The Hon Wilson Tuckey, MP

Minister for Forestry and Conservation




23 September 1999




Another increase in the trade deficit for wood and paper produ cts highlights the need for Australia to step up its efforts to market our unique timbers, the Minister for Forestry and Conservation, Wilson Tuckey today.


Mr Tuckey said preliminary trade statistics released by the Australian Bureau of Statistics indicated that the trade deficit for wood and paper products widened from

$1 745 billion in 1997-98 to 1.963 billion in 1998-99.


"Australia’s imports of forest products rose by a further six per cent to $3.26 billion in 1998-99, the second year in a row of import rises,” Mr Tuckey said.


“This worrying trend can only be overcome when value added timber products, including high quality paper can be produced in Australia to overcome this deficit. This will only happen when Investors, who in many cases need to have hundreds of millions of dollars through to the billions of dollars to get started, have the confidence that the RFA process has delivered a guaranteed wood supply and security to back the investment.


My Forestry Action Agenda process will build on the RFA agreements and legislation to provide the security for companies to invest in value adding timber processes,” said Mr Tuckey.


A major factor in the rise was a jump in pulp imports, following reduced pulp production in Tasmania and increased use of imported pulp for paper production in Victoria. Pulp imports rose by $67 million to $193 million, and the volume of imports rose by 72 per cent to 310,000 tonnes.


The value of imports of paper and paper board rose by 3.5 per cent ($59 million) to a record $1.76 billion, mostly as a result of an increase In the unit value of paper and paper board imports. In contrast, the total volume of imports of paper and paper board fell three per cent to 1.3 million tonnes.


After three years of strong growth, the value of exports of forest products from Australia fell by two per cent to $1.30 billion in 1 998-99.


“The good news is that these falls were partly offset by increased exports to several Asian countries of other forest products such as sawn wood, round wood, wood based panels and wastepaper.


“These increased strongly to levels above export volumes prior to the downturn in these markets in the first half of 1998. However, while export volumes were up, prices were well down across these products,” Mr Tuckey said.

WHAT TO DO:
Which other forest products does the text on Australia's wood and paper trade name as having increased exports to several Asian countries?

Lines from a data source
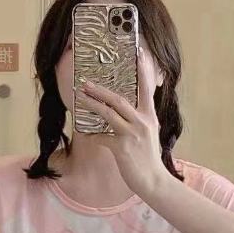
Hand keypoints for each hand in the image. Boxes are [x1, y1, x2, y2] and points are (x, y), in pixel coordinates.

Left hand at [78, 54, 167, 200]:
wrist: (153, 181)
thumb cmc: (149, 159)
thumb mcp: (149, 135)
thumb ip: (139, 121)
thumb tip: (123, 114)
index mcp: (149, 116)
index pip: (146, 88)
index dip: (142, 69)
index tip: (137, 51)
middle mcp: (141, 122)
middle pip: (118, 99)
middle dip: (100, 90)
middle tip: (86, 83)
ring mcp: (131, 135)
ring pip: (108, 113)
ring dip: (92, 104)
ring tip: (80, 97)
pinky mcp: (122, 148)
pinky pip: (101, 138)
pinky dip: (92, 136)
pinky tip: (85, 135)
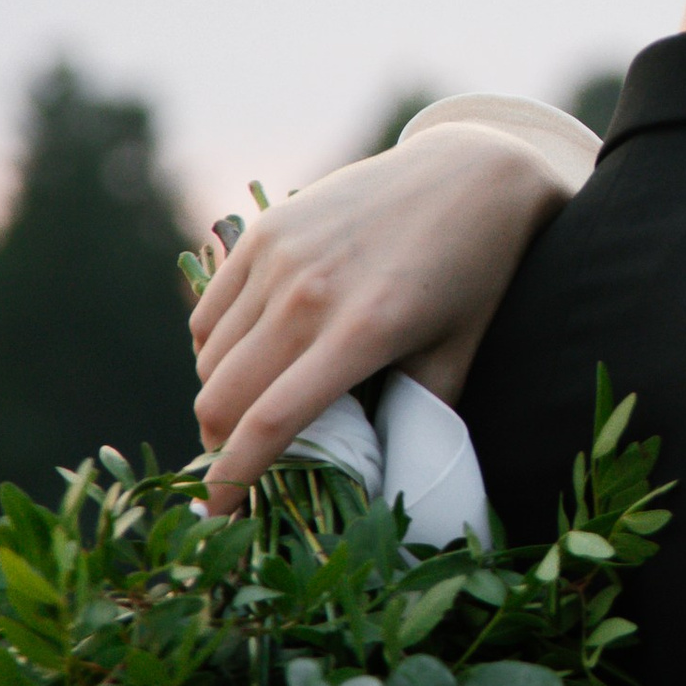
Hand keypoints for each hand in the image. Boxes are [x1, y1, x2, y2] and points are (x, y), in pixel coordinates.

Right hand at [191, 122, 573, 499]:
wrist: (473, 173)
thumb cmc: (476, 276)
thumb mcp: (457, 355)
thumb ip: (415, 418)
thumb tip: (379, 479)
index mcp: (362, 333)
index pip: (270, 423)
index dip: (234, 479)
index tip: (218, 513)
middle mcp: (309, 294)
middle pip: (223, 398)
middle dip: (221, 446)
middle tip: (240, 465)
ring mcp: (280, 257)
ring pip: (209, 358)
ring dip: (219, 399)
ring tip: (248, 414)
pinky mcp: (266, 230)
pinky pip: (210, 312)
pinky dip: (214, 350)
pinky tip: (245, 361)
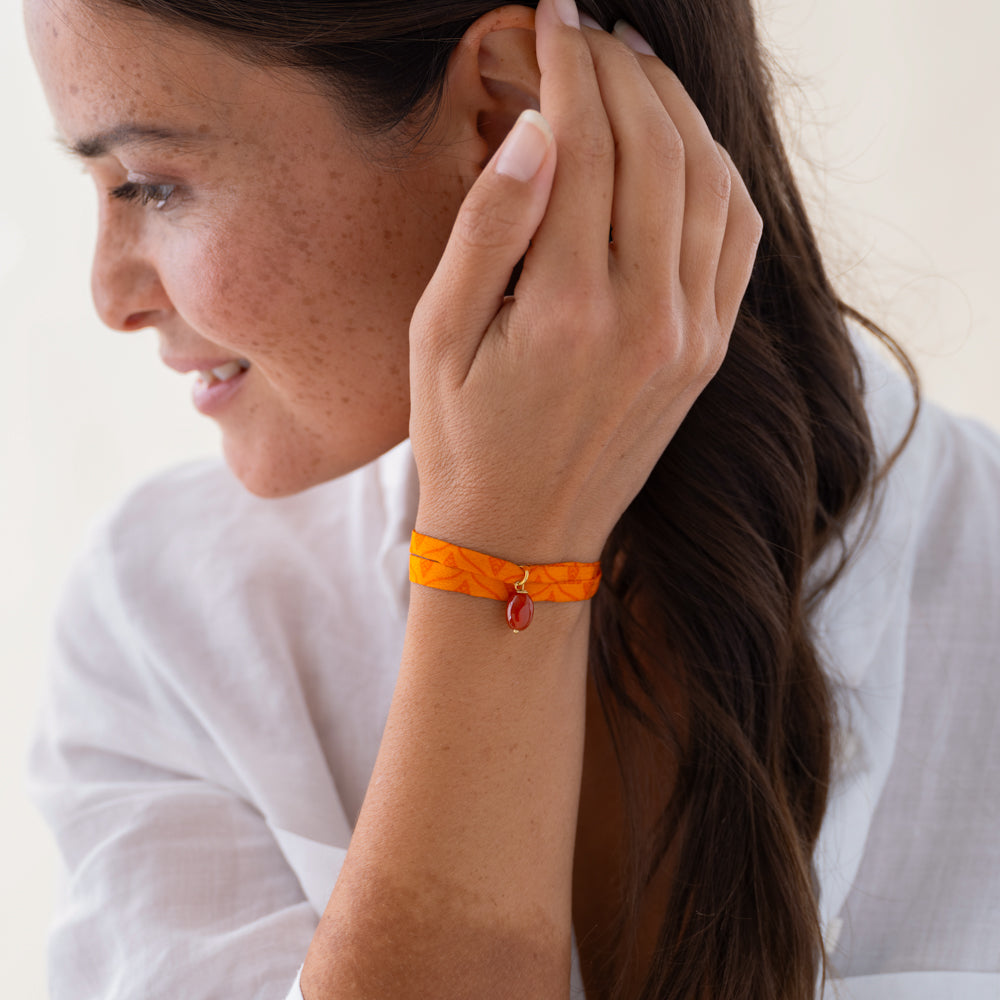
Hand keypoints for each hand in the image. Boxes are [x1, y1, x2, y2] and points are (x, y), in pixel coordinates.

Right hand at [409, 0, 761, 564]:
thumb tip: (533, 131)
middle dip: (619, 69)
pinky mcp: (707, 353)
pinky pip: (737, 237)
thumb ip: (486, 231)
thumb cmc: (463, 442)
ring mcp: (689, 336)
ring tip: (633, 72)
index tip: (552, 15)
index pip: (586, 143)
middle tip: (584, 31)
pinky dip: (717, 173)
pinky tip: (683, 147)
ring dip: (676, 110)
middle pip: (654, 146)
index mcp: (568, 308)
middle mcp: (646, 316)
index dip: (569, 63)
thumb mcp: (439, 339)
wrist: (523, 539)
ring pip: (708, 180)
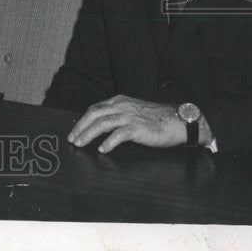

RESPONSE TO THIS EXERCISE:
Sawn wood, round wood, wood based panels and wastepaper.